Jacques Delors, un européen par excellence
En ce début d’année 2024, disparait donc un des personnages phare de la construction européenne, rejoignant en cela le cercle restreint des dits pères fondateurs.
Homme politique français, inspirateur (parmi d’autres) de la seconde gauche, il débutera sa carrière sous l’égide de Jacques Chaban Delmas (https://www.gouvernement.fr/jacques-chaban-delmas), alors 1er ministre du président Pompidou (https://www.gouvernement.fr/georges-pompidou), comme conseiller en charge des affaires sociales et de la formation professionnelle.
Adhérant en 1974 au parti socialiste, il deviendra en 1981 ministre des finances du président Mitterrand (https://www.elysee.fr/francois-mitterrand) jusqu’en 1984.
Et en 1995, pressenti pour représenter la gauche à la présidentielle, il décidera de ne pas se présenter, estimant selon lui qu’il ne pourrait bénéficier d’une majorité suffisante pour gouverner dans de bonnes conditions. Il en deviendra l’homme qui dit non (https://www.cultura.com/p-jacques-delors-l-homme-qui-dit-non-3253529.html), ayant par deux fois déjà, refusé la fonction de 1er ministre.
Par contre, sur la scène européenne, on peut considérer que ce fut plutôt une succession de oui, et ce depuis son élection au parlement européen en 1979, où justement il acceptera la présidence de la Commission économique et monétaire jusqu’à son retour sur la scène nationale en 1981 (voir ci-dessus).

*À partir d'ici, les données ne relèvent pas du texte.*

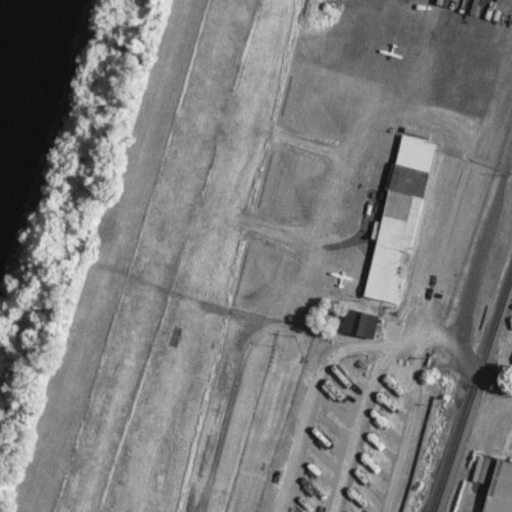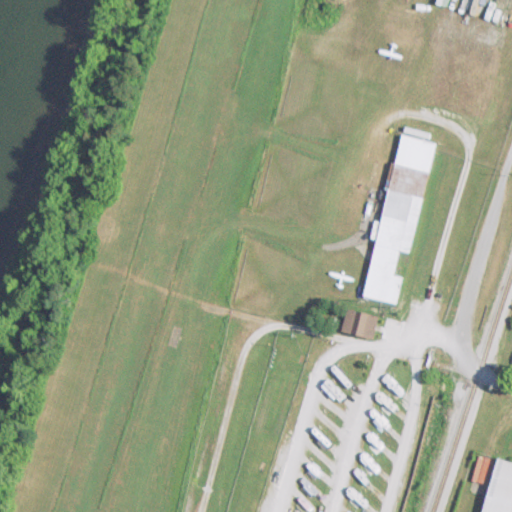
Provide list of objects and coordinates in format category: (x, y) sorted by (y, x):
road: (485, 249)
airport runway: (139, 256)
road: (420, 335)
road: (474, 369)
railway: (471, 394)
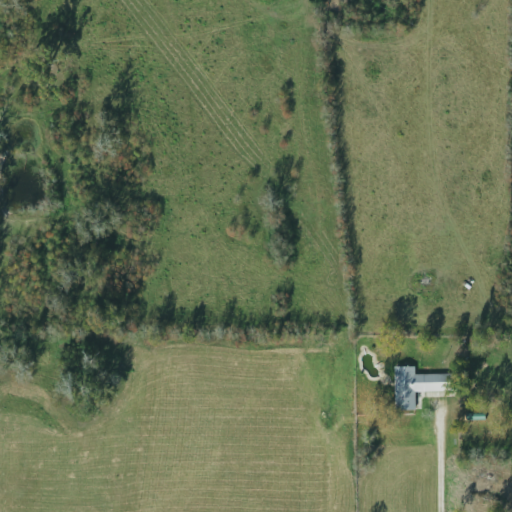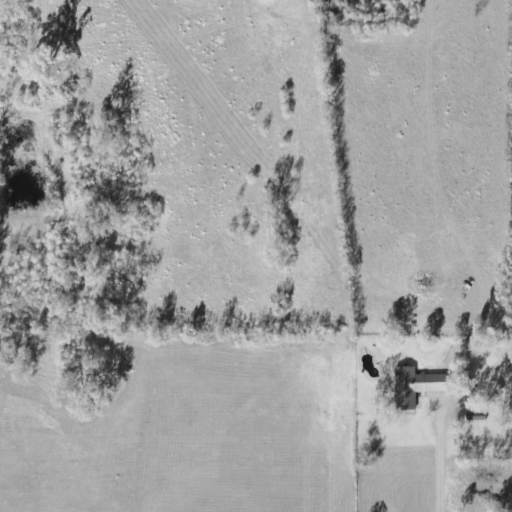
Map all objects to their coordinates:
building: (418, 385)
road: (438, 458)
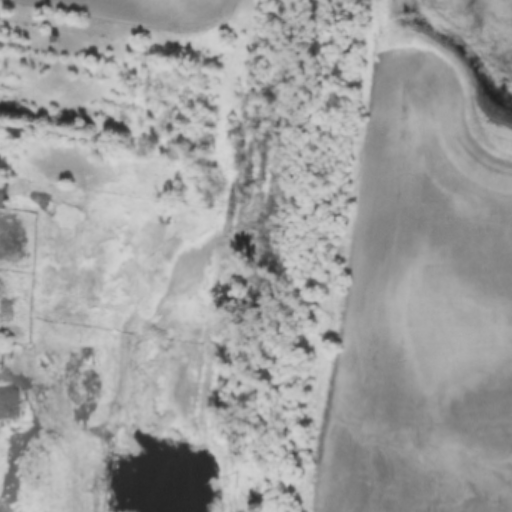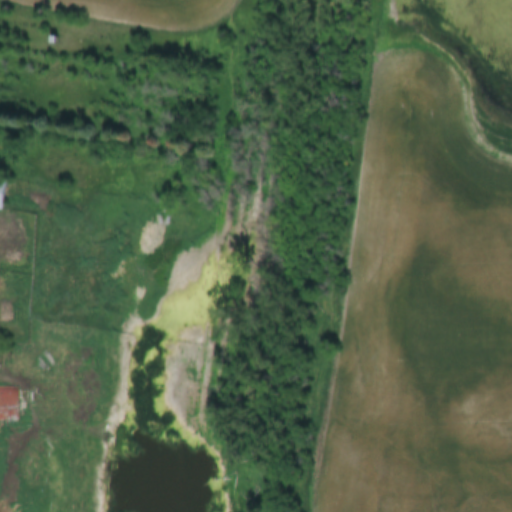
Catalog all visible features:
building: (3, 189)
building: (9, 406)
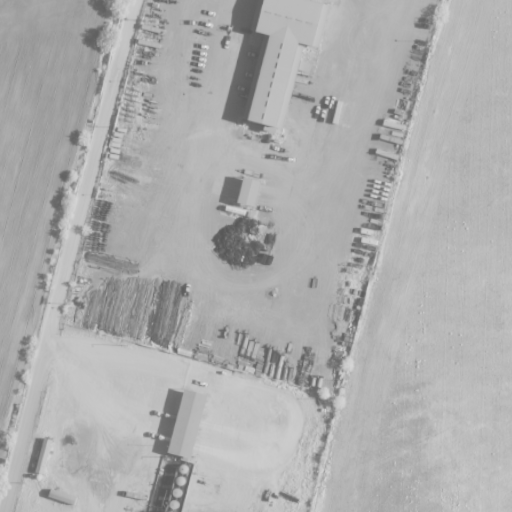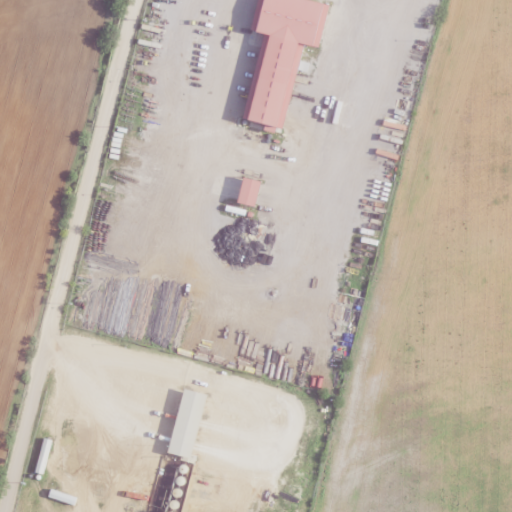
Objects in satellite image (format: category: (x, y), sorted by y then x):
road: (70, 256)
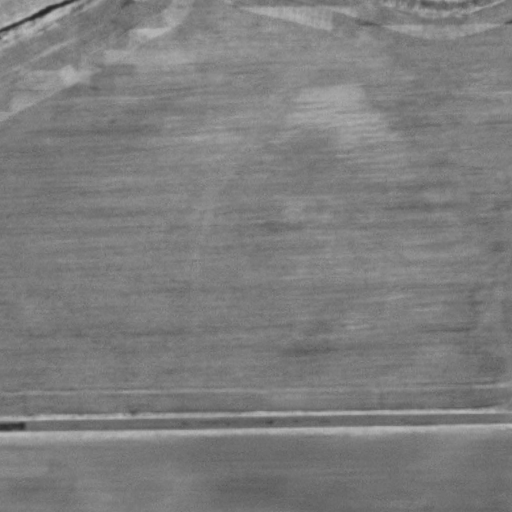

Donc, Oui à la présidence de la Commission européenne, et ce pendant 10 ans, Oui à l’acte unique, en 1986, élargissant en cela les compétences de l’Union dans les domaines de la cohésion économique et sociale, de l’environnement et du dialogue social, Oui à la réforme des institutions communautaires, à l’élargissement à l’est, Oui au budget européen, à l’Europe sociale, à Erasmus (http://competitiviteinfrance.overblog.com/2018/09/le-rendez-vous-de-l-europe-erasmus.html), considéré aujourd’hui comme l’une des plus belle réussite de l’UE, et bien sûr Oui à l’Euro (http://competitiviteinfrance.overblog.com/2018/11/le-rendez-vous-de-l-europe-l-uro.html).
J’en oublie, c’est certain, mais il est clair que son passage aura plus que bouleversé une construction européenne quelque peu malmenée à son arrivée, la laissant pour le coup, consolidée, et élargie à 15 Etats au moment de son départ en 1995.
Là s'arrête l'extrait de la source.